**Exercise brief**
From the line that contains "curved part <box>378,158,441,236</box>" to the final line of the entries, return every line exactly and leave out all others.

==*==

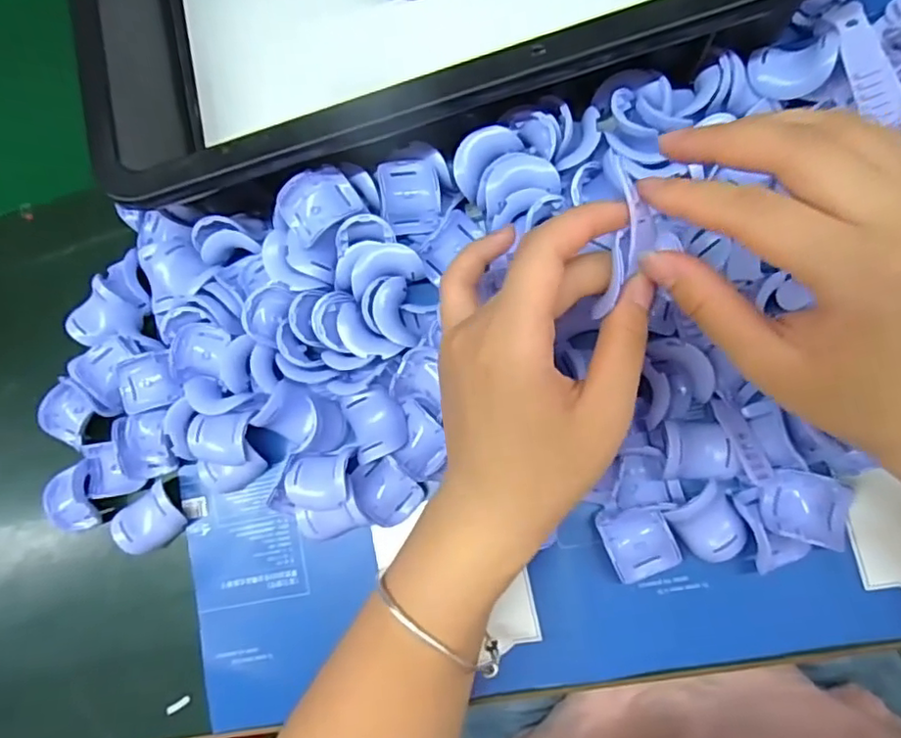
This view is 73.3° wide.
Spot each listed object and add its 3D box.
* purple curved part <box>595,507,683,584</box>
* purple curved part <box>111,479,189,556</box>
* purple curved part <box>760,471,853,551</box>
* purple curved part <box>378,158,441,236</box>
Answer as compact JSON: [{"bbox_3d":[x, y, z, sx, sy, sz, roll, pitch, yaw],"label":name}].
[{"bbox_3d":[0.091,0.084,0.293,0.031,0.012,0.035,-23,79,7],"label":"purple curved part"},{"bbox_3d":[-0.169,0.086,0.339,0.038,0.017,0.030,-35,78,5],"label":"purple curved part"},{"bbox_3d":[0.166,0.064,0.279,0.039,0.014,0.029,12,85,12],"label":"purple curved part"},{"bbox_3d":[-0.021,-0.089,0.315,0.031,0.020,0.038,-4,108,-19],"label":"purple curved part"}]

==*==

**Response below**
* purple curved part <box>378,158,441,236</box>
Answer as compact JSON: [{"bbox_3d":[x, y, z, sx, sy, sz, roll, pitch, yaw],"label":name}].
[{"bbox_3d":[0.091,0.084,0.293,0.031,0.012,0.035,-23,79,7],"label":"purple curved part"},{"bbox_3d":[-0.169,0.086,0.339,0.038,0.017,0.030,-35,78,5],"label":"purple curved part"},{"bbox_3d":[0.166,0.064,0.279,0.039,0.014,0.029,12,85,12],"label":"purple curved part"},{"bbox_3d":[-0.021,-0.089,0.315,0.031,0.020,0.038,-4,108,-19],"label":"purple curved part"}]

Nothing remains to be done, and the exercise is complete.